From this point onwards, we should have an Arduino configured as an ISP programmer and already connected to the microcontroller, next we would need to take care of our development machine and look at the software required to download the program into the microcontroller.
3. Programming Software.
In order to get our microcontroller burnt with our own code in the computer that will be hosting our IDE we need to use an application called AVRDUDE, we will find it in the Arduino folder were its IDE is and we could invoke it though command line, however for this example we will install it with a graphical user interface to make things very easy.
This interface is fairly self explanatory, it will let us read and write the microcontroller non volatile memories including the fuses.

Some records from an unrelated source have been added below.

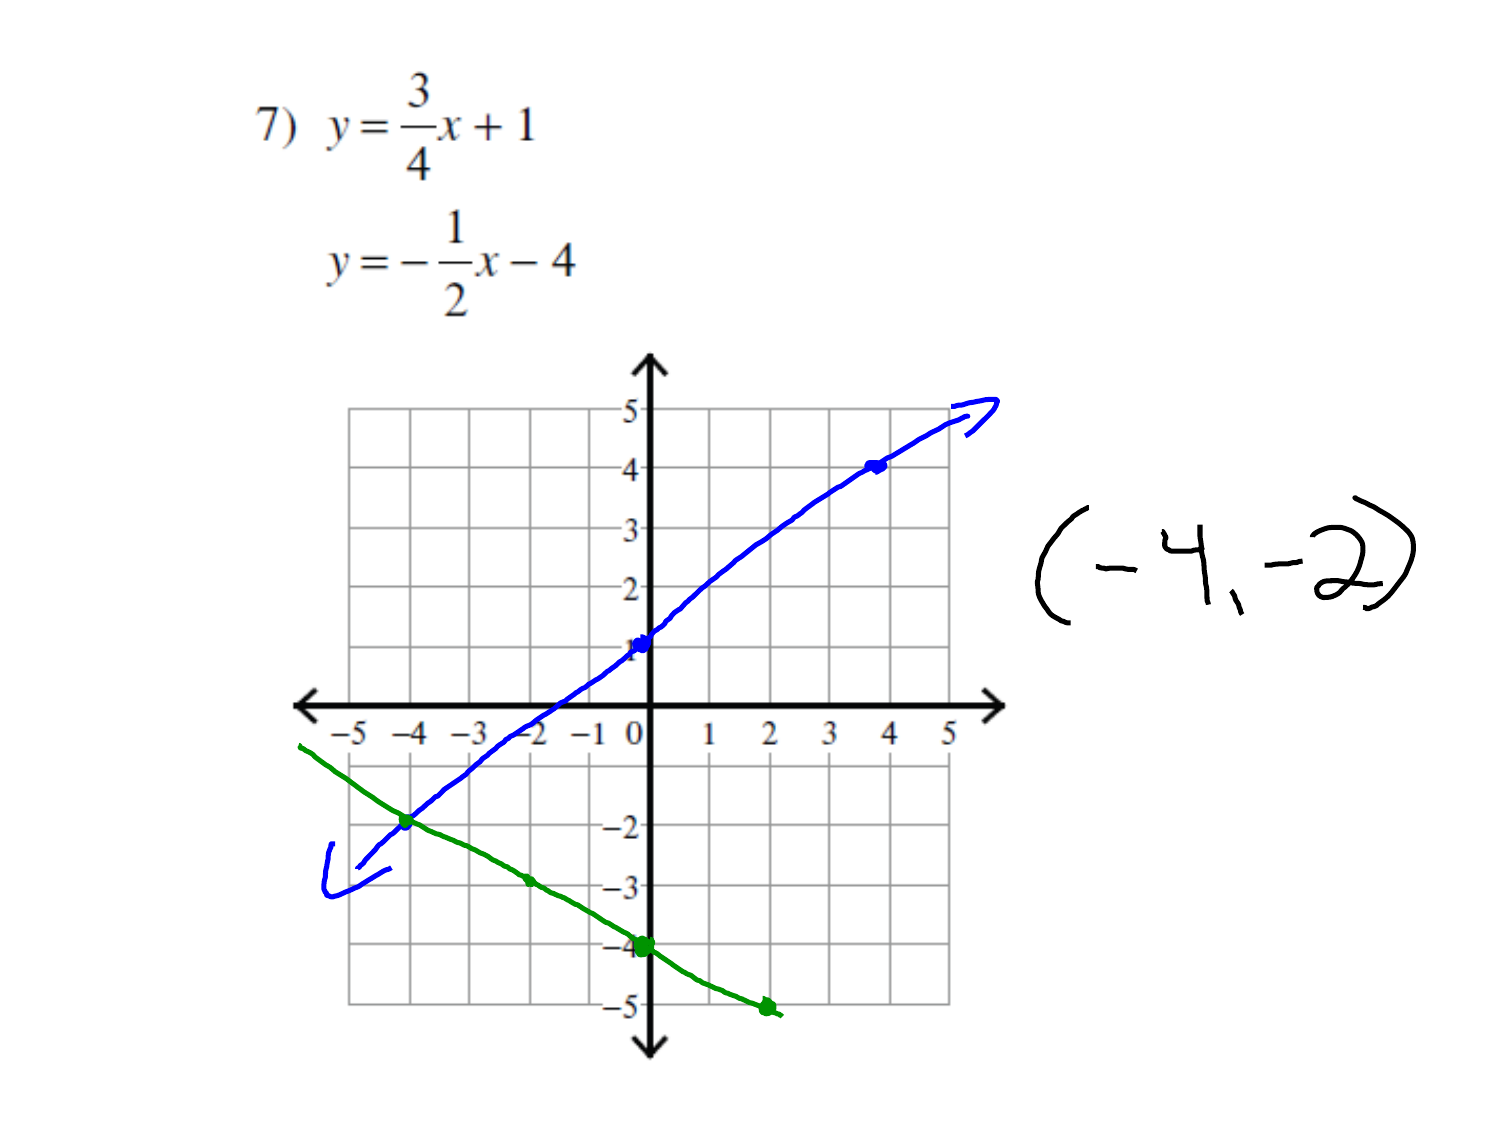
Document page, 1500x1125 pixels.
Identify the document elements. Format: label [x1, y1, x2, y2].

picture [237, 49, 1014, 1071]
text_box [1037, 497, 1414, 624]
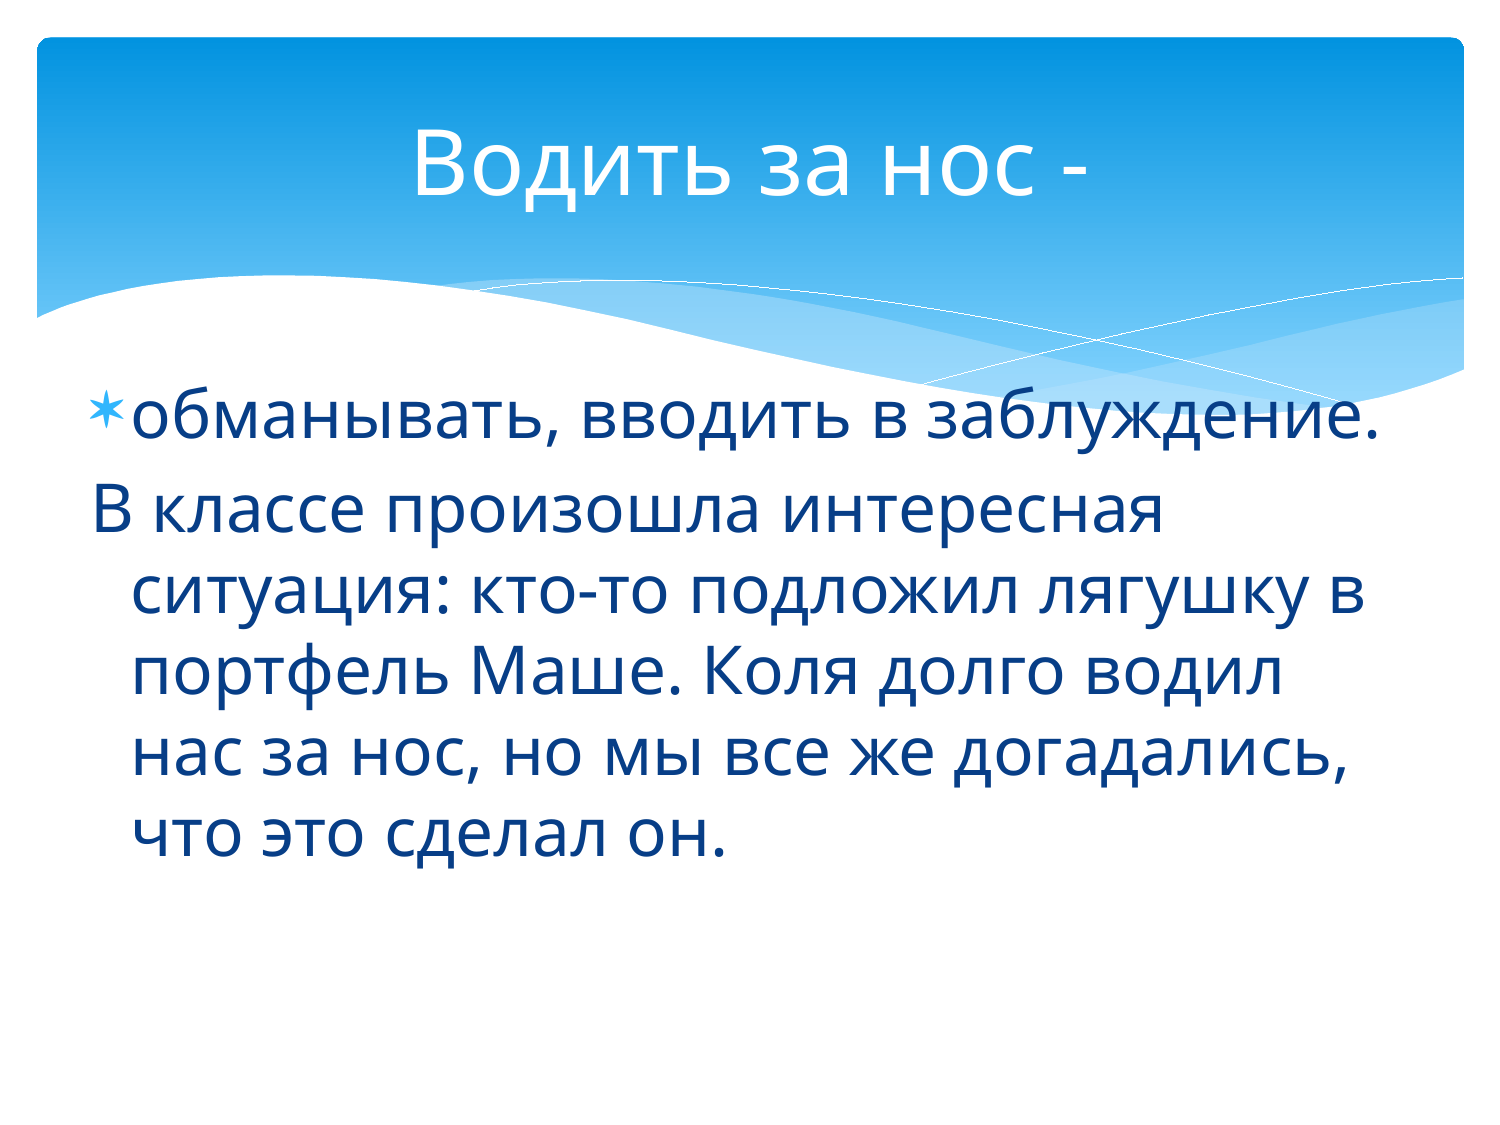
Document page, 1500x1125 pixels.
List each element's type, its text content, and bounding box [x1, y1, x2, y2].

title Водить за нос - [75, 55, 1425, 261]
list обманывать, вводить в заблуждение. В классе произошла интересная ситуация: кто-то подложил лягушку в портфель Маше. Коля долго водил нас за нос, но мы все же догадались, что это сделал он. [75, 363, 1425, 938]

Attiny841 is one of the latest models within the Atmel ATtiny family, by the time of writing this tutorial, and unfortunately it has yet to be integrated to AVRDUDESS, if we browse the list by clicking on “Select an MCU..” and it is not listed we will have to explicitly add it by editing a configuration file. If it wasn’t there, only in that case we will need to follow the instructions below.
We will have to open the folder where the application was installed and edit the file avrdude.conf with our favourite text editor.
In this link there the lines we will need to edit the avrdude.conf file with to add the Attiny841 in AVRDUDESS, in particular this is the text required that we will need to copy and paste into the avrdude.conf.
Let’s open the drop down microcontroller selection menu and if everything has gone well we should see our ATtiny841 listed.
Ok, everything should be ready to program our ATtiny841 via the Arduino Leonardo to utilize it as an ISP programmer.
4 .How to program the microcontroller with Arduino Leonardo + AVRDUDESS.
Let’s open AVRDUDESS and connect our Arduino Leonardo to the USB port of our PC and the programming pins of the target microcontroller.
In the drop down view we have to pick “Arduino” in the case of using a Leonardo and the serial COM port selected by our PC as result of connecting the Arduino to the host machine, the capture condenses these steps.
If everything has been configured and connected correctly by placing the Detect button at the top right corner, we should get a message back verifying that the microcontroller is connected to the Arduino.
In the previous tutorial we explained how to generate an hex file as result of building our project via the Atmel Studio and download it into our microcontroller, in this case we are not using an officially supported programmer from Atmel, therefore we cannot use the integrated tool and program it directly from Atmel Studio, instead the process should be done through AVRDUDESS.
Atmel stores the .hex file in the project folder that we created to develop our program.
The programming method would be as simple as selecting our .hex file by typing or selecting the location path in the Flash section and pressing the Go button.
If everything goes well the .hex file will reside in the microcontroller flash memory and at the bottom of the AVRDUDESS there is a log hopefully indicating so.
There is also a visual indication since the TX and RX Arduino LEDs will be blinking unevenly during the programming process, and once it has been downloaded the microcontroller will begin executing the new program instructions right away as shown in the following video.
These have been the components and necessary steps to program an Atmel 8 bit microcontroller with an Arduino board, depending on what Arduino we have there are different connections to make, always the signals MOSI, MISO, SCK and a digital output pin from the Arduino will have to match up with Serial Data in, Serial Data out, Serial Clock and RESET signals of our target microcontroller.